Question

A scientist measuring the resistivity of a new metal alloy left her ammeter in another lab, but she does have a magnetic field probe. So she creates a 4.5-m-long, 2.0-mm-diameter wire of the material, connects it to a 1.5 V battery, and measures a 3.0 mT magnetic field 1.0 mm from the surface of the wire.
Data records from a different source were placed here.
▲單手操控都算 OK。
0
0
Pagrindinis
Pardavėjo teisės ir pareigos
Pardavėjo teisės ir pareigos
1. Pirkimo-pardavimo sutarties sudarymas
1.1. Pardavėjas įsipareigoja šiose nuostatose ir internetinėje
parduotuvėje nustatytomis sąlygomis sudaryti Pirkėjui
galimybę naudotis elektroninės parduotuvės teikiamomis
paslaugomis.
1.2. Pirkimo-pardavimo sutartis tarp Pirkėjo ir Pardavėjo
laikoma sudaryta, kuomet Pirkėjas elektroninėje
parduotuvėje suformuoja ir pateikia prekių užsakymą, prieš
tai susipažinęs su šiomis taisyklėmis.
What is the material's resistivity

Answer 1

Answer:

$3.49\times 10^{-8}\ \Omega\text{m}$

Explanation:

r = Radius = $\dfrac{2}{2}=1\ \text{mm}$

B = Magnetic field = 3 mT

1 mm = Distance from the surface of the wire

V = Voltage

x = Distance from the probe = $r+1=1+1=2\ \text{mm}$

R = Resistance

L = Length of wire = 4.5 m

Magnetic field is given by

$B=\dfrac{\mu_0I}{2\pi x}\\\Rightarrow I=\dfrac{B2\pi x}{\mu_0}\\\Rightarrow I=\dfrac{3\times 10^{-3}\times 2\times \pi 2\times 10^{-3}}{4\pi 10^{-7}}\\\Rightarrow I=30\ \text{A}$

Voltage is given by

$V=IR\\\Rightarrow R=\dfrac{V}{I}\\\Rightarrow R=\dfrac{1.5}{30}\\\Rightarrow R=0.05\ \Omega$

Resistivity is given by

$\rho=\dfrac{RA}{L}\\\Rightarrow \rho=\dfrac{0.05\times \pi (1\times 10^{-3})^2}{4.5}\\\Rightarrow \rho=3.49\times 10^{-8}\ \Omega\text{m}$

The resistivity of the material is $3.49\times 10^{-8}\ \Omega\text{m}$.